> **Exercise goal**: The response must contain every line from the records below that has "pinky".

> **Data to examine**:
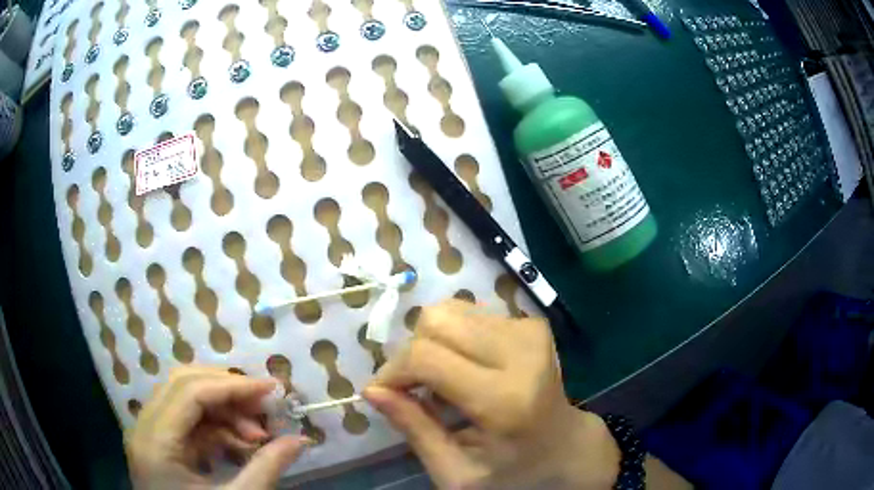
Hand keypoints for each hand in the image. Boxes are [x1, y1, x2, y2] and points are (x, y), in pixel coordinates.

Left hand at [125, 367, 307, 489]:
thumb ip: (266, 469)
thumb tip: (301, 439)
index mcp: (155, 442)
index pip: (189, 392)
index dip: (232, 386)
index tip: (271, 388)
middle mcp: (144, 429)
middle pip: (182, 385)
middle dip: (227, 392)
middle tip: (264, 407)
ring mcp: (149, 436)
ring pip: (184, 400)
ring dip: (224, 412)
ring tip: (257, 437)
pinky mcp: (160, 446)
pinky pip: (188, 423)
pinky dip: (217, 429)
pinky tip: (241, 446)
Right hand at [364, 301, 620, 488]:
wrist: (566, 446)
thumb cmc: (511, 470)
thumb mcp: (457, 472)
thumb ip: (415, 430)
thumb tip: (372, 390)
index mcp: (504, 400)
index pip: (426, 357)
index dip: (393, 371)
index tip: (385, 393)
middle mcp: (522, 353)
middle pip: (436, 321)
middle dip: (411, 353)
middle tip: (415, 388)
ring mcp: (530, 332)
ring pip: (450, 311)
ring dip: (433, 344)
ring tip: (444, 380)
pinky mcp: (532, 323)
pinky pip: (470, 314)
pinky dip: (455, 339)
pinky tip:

> **Result of the exercise**:
pinky mcp: (160, 446)
pinky pip: (188, 423)
pinky dip: (217, 429)
pinky tip: (241, 446)
pinky mcp: (532, 323)
pinky pip: (470, 314)
pinky dip: (455, 339)
pinky tip:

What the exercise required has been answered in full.